Today, my editor told me that I wrote the “perfect chapter”. It was high praise from a woman I deeply respect and have relied on for the past several months as she has dealt with my sporadic writing progress. And when I say sporadic, I do mean that I’d go months without writing a single word and then submit 6,000 words in a single weekend. She has been nothing short of a saint in these past several months, gently encouraging me to keep working and giving me a host of tools to help feel inspired.
So today, as I hopped into a call with her and heard all the praise she had for my first chapter of my upcoming book, Fear & Grieving in South Africa, it was difficult for me to accept it whole-heartedly. As it turns out, nothing perfect is forged through anything less than at least one good mental breakdown.
I know a lot of people who are creating something they are passionate about, so I want to share a story of my writing process.
For some necessary context, my book delves deep into my grief surrounding the death of my grandfather, who had passed about a month before I left for my study abroad trip to South Africa. This is the crux of the book, as this trip was my first chance to truly process his death, and all of the emotions I was feeling came crashing down on top of me. I originally wanted to write the book as a love letter to South Africa, but it became more and more apparent that it was really just what I wished I could have said to Poppy.
I had been trying to work on writing the first chapter and the emotional climax of the book at the same time, and neither was getting anywhere. I had several different versions of the same two chapters with only a few paragraphs written, completely unable to even determine how I wanted to start writing. And the closer I got to important deadlines, the worse my anxiety got.
One evening, I went with a friend to see Little Women in theaters. I didn’t know anything about the story, so it was incredibly ironic that I was sitting there feeling guilty about my unfinished manuscript as Jo March was struggling with the same thing.
Towards the end of the movie, Jo’s younger sister Beth passes away from illness. This is surely a heart-wrenching moment for any viewer, but I was in shambles. Jo, spurred to inspiration by the death of her sister, is able to write a novel about their lives to honor her. Her novel, the titular “Little Women”, is successful and lends to the story’s overall happy ending. But I didn’t walk out of the theater feeling very happy. I walked out sobbing. I ran to the bathroom and choked back anguished cries and tried desperately to calm down before the rest of the theater patrons made their way in. I splashed water on my face, to no avail, and exited the bathroom, shaky and ready to get back home.
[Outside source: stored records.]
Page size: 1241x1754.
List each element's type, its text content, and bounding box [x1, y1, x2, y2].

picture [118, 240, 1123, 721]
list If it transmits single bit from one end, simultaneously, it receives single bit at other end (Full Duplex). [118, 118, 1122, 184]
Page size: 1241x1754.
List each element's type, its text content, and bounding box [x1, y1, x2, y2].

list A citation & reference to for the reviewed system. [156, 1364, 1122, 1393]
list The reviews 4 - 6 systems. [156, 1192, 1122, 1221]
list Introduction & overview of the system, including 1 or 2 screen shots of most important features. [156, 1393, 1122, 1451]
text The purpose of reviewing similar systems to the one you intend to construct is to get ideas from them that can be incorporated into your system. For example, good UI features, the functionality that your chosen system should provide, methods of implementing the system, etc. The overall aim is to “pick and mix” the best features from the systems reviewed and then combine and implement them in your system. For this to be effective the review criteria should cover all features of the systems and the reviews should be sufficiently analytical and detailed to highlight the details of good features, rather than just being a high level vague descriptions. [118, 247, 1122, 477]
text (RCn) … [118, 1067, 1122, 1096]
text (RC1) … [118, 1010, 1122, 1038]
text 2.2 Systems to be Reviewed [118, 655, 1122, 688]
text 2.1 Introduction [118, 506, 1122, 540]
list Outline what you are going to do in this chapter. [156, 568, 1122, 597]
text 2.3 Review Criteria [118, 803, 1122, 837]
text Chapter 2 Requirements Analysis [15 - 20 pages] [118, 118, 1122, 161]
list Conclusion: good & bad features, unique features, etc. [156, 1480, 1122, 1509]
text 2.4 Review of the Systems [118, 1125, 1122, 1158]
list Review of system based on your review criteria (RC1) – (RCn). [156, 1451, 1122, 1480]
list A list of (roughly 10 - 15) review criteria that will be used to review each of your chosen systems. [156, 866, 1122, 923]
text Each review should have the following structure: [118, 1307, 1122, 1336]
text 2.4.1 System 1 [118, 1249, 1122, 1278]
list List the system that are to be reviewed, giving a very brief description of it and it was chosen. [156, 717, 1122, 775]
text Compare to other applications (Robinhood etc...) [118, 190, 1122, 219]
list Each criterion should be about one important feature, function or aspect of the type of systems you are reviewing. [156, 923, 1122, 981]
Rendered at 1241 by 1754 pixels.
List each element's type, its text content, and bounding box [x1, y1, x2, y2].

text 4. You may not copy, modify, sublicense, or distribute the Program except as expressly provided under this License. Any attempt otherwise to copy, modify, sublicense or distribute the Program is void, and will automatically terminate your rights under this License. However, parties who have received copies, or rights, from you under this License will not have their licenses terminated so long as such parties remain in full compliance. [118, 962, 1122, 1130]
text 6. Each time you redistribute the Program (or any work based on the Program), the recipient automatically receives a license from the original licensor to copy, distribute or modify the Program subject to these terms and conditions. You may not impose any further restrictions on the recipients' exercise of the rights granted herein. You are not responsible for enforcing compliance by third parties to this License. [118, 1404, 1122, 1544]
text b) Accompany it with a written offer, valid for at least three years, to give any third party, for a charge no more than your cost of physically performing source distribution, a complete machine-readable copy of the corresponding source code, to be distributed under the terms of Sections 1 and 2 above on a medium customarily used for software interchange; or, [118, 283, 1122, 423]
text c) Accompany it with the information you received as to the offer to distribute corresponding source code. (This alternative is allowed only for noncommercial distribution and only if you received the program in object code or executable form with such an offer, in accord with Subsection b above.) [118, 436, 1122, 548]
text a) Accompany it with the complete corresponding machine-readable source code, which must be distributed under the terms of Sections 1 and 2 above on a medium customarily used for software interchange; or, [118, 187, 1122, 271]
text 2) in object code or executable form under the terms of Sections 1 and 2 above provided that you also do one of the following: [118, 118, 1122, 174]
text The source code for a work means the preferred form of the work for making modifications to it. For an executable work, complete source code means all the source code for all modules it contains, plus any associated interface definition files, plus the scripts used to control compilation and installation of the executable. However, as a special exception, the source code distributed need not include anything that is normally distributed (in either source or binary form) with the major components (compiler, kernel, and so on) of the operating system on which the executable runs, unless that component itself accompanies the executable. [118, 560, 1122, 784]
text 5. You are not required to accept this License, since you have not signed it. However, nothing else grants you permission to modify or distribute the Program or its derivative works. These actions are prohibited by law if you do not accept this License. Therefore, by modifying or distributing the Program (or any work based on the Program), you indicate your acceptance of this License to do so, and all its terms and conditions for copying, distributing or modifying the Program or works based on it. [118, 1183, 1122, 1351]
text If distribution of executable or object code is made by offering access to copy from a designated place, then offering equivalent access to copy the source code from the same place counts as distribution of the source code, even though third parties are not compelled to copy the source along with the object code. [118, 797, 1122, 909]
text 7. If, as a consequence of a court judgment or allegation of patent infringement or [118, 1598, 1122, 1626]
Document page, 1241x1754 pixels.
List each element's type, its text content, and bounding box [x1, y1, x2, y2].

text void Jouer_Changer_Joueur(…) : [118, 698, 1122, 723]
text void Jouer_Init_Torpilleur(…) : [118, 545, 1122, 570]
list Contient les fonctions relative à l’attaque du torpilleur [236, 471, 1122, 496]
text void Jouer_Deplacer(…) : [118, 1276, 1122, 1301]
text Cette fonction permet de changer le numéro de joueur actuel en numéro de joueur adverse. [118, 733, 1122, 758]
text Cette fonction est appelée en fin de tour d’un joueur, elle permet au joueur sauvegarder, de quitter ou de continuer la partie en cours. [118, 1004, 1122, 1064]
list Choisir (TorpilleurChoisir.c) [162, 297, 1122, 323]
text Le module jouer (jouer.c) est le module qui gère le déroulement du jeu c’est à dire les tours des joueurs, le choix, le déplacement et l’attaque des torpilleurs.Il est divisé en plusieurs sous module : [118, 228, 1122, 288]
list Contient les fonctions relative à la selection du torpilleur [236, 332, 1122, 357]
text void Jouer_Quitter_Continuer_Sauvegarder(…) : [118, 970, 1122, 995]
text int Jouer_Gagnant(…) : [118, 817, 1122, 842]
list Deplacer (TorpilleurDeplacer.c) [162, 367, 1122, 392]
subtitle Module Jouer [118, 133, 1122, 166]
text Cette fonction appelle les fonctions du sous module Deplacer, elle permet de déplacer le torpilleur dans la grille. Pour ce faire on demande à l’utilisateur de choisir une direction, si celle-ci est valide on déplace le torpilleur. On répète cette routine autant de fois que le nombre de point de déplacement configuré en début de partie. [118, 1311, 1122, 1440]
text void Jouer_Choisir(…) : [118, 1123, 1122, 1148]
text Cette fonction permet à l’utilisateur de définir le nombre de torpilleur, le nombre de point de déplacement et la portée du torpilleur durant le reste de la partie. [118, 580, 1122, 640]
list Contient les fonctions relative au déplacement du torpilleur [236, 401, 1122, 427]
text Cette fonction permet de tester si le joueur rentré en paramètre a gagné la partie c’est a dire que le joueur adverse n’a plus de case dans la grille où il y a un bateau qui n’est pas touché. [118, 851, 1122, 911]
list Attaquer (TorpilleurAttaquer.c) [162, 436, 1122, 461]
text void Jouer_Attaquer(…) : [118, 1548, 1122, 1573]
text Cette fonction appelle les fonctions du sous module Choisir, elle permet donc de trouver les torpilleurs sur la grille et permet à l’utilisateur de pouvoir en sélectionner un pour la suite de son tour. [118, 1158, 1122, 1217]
In the car with my friend, he asked me why I was so upset by the movie.
“Because…she was able to do what I can’t,” I said, tears welling up in my eyes all over again. “Her sister died and she could write her stupid story and I can’t even write a single chapter for my grandfather.”
He looked at me from the corner of his eyes, focused on the road but trying to comfort the wailing girl in the passenger seat.
“You’re going to write this book, Erica.” He said simply.
“I don’t even know if that’s true!” I held my eyes closed with my knuckles, letting the pain of it distract from the emotions for a moment. “I can’t write anything that feels good enough for his memory. He gave me so much. He gave the world so much. I don’t know how to get that across in my writing.”
My friend offered me simple platitudes until I calmed down, though with the tears gone, all I was left with was empty hopelessness at my situation. I wanted to be Jo March, and I wanted to write a story befitting of the incredible man I was lucky enough to have as a grandfather.
Even now, months after this breakdown, I still grapple with this feeling of not being able to write as well as I need to in order to honor my grandfather. But the truth of the matter is that my grandfather would have been overjoyed that I was publishing a book. He would have been over the moon to be able to put that book on his bookshelf. And truthfully, he would have been a little embarrassed to know that it was so much about him and how much he meant to me.
The truth is that the only person my writing doesn’t seem to be good enough for is myself, and that’s why I have a hard time accepting it when my editor tells me I’ve written a “perfect chapter”. But I had to crawl out of a hole of self-doubt to even be able to put the pen to page, so to speak. It took having that moment of confronting my fears to be able to move past them.
What I hope to impart by telling this story is that writing is an imprecise art. It happens however it needs to, but you have to promise yourself to write. You might have to go through a lot to get there; you might even have to break down into a full-on anxiety attack at the movies. But eventually, you will get there, and you will write your own perfect chapter.